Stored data
···

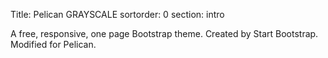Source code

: Title: Pelican GRAYSCALE
sortorder: 0
section: intro

A free, responsive, one page Bootstrap theme.
Created by Start Bootstrap. Modified for Pelican.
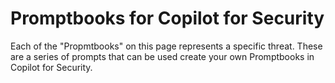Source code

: # Promptbooks for Copilot for Security

Each of the "Propmtbooks" on this page represents a specific threat. These are a series of prompts that can be used create your own Promptbooks in Copilot for Security.
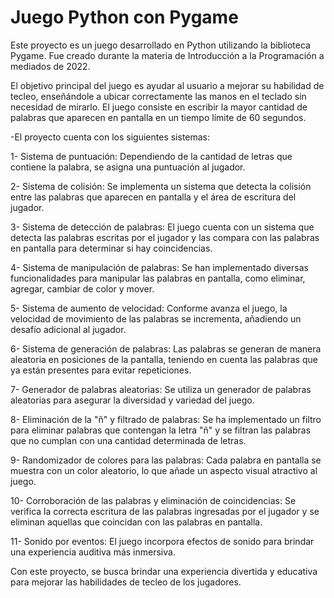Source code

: # Juego Python con Pygame
Este proyecto es un juego desarrollado en Python utilizando la biblioteca Pygame. Fue creado durante la materia de Introducción a la Programación a mediados de 2022.

El objetivo principal del juego es ayudar al usuario a mejorar su habilidad de tecleo, enseñándole a ubicar correctamente las manos en el teclado sin necesidad de mirarlo. El juego consiste en escribir la mayor cantidad de palabras que aparecen en pantalla en un tiempo límite de 60 segundos.

-El proyecto cuenta con los siguientes sistemas:

1- Sistema de puntuación: Dependiendo de la cantidad de letras que contiene la palabra, se asigna una puntuación al jugador.

2- Sistema de colisión: Se implementa un sistema que detecta la colisión entre las palabras que aparecen en pantalla y el área de escritura del jugador.

3- Sistema de detección de palabras: El juego cuenta con un sistema que detecta las palabras escritas por el jugador y las compara con las palabras en pantalla para determinar si hay coincidencias.

4- Sistema de manipulación de palabras: Se han implementado diversas funcionalidades para manipular las palabras en pantalla, como eliminar, agregar, cambiar de color y mover.

5- Sistema de aumento de velocidad: Conforme avanza el juego, la velocidad de movimiento de las palabras se incrementa, añadiendo un desafío adicional al jugador.

6- Sistema de generación de palabras: Las palabras se generan de manera aleatoria en posiciones de la pantalla, teniendo en cuenta las palabras que ya están presentes para evitar repeticiones.

7- Generador de palabras aleatorias: Se utiliza un generador de palabras aleatorias para asegurar la diversidad y variedad del juego.

8- Eliminación de la "ñ" y filtrado de palabras: Se ha implementado un filtro para eliminar palabras que contengan la letra "ñ" y se filtran las palabras que no cumplan con una cantidad determinada de letras.

9- Randomizador de colores para las palabras: Cada palabra en pantalla se muestra con un color aleatorio, lo que añade un aspecto visual atractivo al juego.

10- Corroboración de las palabras y eliminación de coincidencias: Se verifica la correcta escritura de las palabras ingresadas por el jugador y se eliminan aquellas que coincidan con las palabras en pantalla.

11- Sonido por eventos: El juego incorpora efectos de sonido para brindar una experiencia auditiva más inmersiva.

Con este proyecto, se busca brindar una experiencia divertida y educativa para mejorar las habilidades de tecleo de los jugadores.
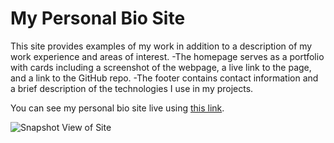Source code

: # My Personal Bio Site
This site provides examples of my work in addition to a description of my work experience and areas of interest.
-The homepage serves as a portfolio with cards including a screenshot of the webpage, a live link to the page, and a link to the GitHub repo.
-The footer contains contact information and a brief description of the technologies I use in my projects.

You can see my personal bio site live using [this link](https://kaitlynvanhook.netlify.app/ "Personal Bio Site").

![Snapshot View of Site](/images/personal-bio-gif.gif)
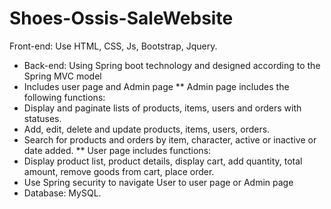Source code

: # Shoes-Ossis-SaleWebsite
Front-end: Use HTML, CSS, Js, Bootstrap, Jquery.
- Back-end: Using Spring boot technology and designed according to the Spring MVC model
- Includes user page and Admin page
** Admin page includes the following functions:
- Display and paginate lists of products, items, users and orders with statuses.
- Add, edit, delete and update products, items, users, orders.
- Search for products and orders by item, character, active or inactive or date added.
** User page includes functions:
- Display product list, product details, display cart, add quantity, total amount, remove goods from cart, place order.
- Use Spring security to navigate User to user page or Admin page
- Database: MySQL.
  
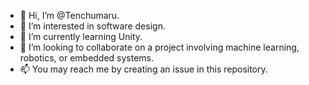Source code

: - 👋 Hi, I’m @Tenchumaru.
- 👀 I’m interested in software design.
- 🌱 I’m currently learning Unity.
- 💞️ I’m looking to collaborate on a project involving machine learning, robotics, or embedded systems.
- 📫 You may reach me by creating an issue in this repository.
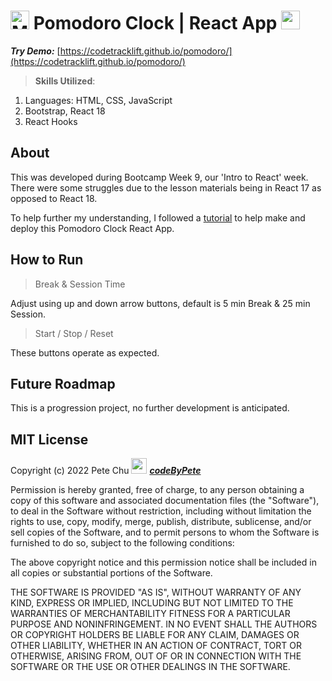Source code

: # <img src='https://codetracklift.github.io/codeTrackLift/logos/mitxPro_logoStacked.jpg' alt='MIT xPro logo' width='30'> Pomodoro Clock | React App <img src='./public/favicon.ico' height='30'> 

 ***Try Demo:*** [https://codetracklift.github.io/pomodoro/](https://codetracklift.github.io/pomodoro/)

>**Skills Utilized**:
<ol>
    <li>Languages: HTML, CSS, JavaScript</li>
    <li>Bootstrap, React 18</li>
    <li>React Hooks</li>
</ol>

## About
This was developed during Bootcamp Week 9, our 'Intro to React' week.  There were some struggles due to the lesson materials being in React 17 as opposed to React 18.  

To help further my understanding, I followed a [tutorial](https://youtu.be/8khA0nJzh8A) to help make and deploy this Pomodoro Clock React App.

## How to Run
>Break & Session Time

Adjust using up and down arrow buttons, default is 5 min Break & 25 min Session.

>Start / Stop / Reset

These buttons operate as expected.

## Future Roadmap
This is a progression project, no further development is anticipated.

## MIT License

Copyright (c) 2022 Pete Chu <img src='https://codetracklift.github.io/codeTrackLift/logos/pharma2code_icon.gif' alt='codeByPete logo' width='25'> ***[codeByPete](https://www.codebypete.com/)***

Permission is hereby granted, free of charge, to any person obtaining a copy of this software and associated documentation files (the "Software"), to deal in the Software without restriction, including without limitation the rights to use, copy, modify, merge, publish, distribute, sublicense, and/or sell copies of the Software, and to permit persons to whom the Software is furnished to do so, subject to the following conditions:

The above copyright notice and this permission notice shall be included in all copies or substantial portions of the Software.

THE SOFTWARE IS PROVIDED "AS IS", WITHOUT WARRANTY OF ANY KIND, EXPRESS OR IMPLIED, INCLUDING BUT NOT LIMITED TO THE WARRANTIES OF MERCHANTABILITY FITNESS FOR A PARTICULAR PURPOSE AND NONINFRINGEMENT. IN NO EVENT SHALL THE AUTHORS OR COPYRIGHT HOLDERS BE LIABLE FOR ANY CLAIM, DAMAGES OR OTHER LIABILITY, WHETHER IN AN ACTION OF CONTRACT, TORT OR OTHERWISE, ARISING FROM, OUT OF OR IN CONNECTION WITH THE SOFTWARE OR THE USE OR OTHER DEALINGS IN THE SOFTWARE.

···

■ Directions for this task: Set down, unchanged, only those lines above that fall between the line with "## Future Roadmap" and the line with "Copyright (c) 2022", the two end lines included.

■ Answer to this exercise:
## Future Roadmap
This is a progression project, no further development is anticipated.

## MIT License

Copyright (c) 2022 Pete Chu <img src='https://codetracklift.github.io/codeTrackLift/logos/pharma2code_icon.gif' alt='codeByPete logo' width='25'> ***[codeByPete](https://www.codebypete.com/)***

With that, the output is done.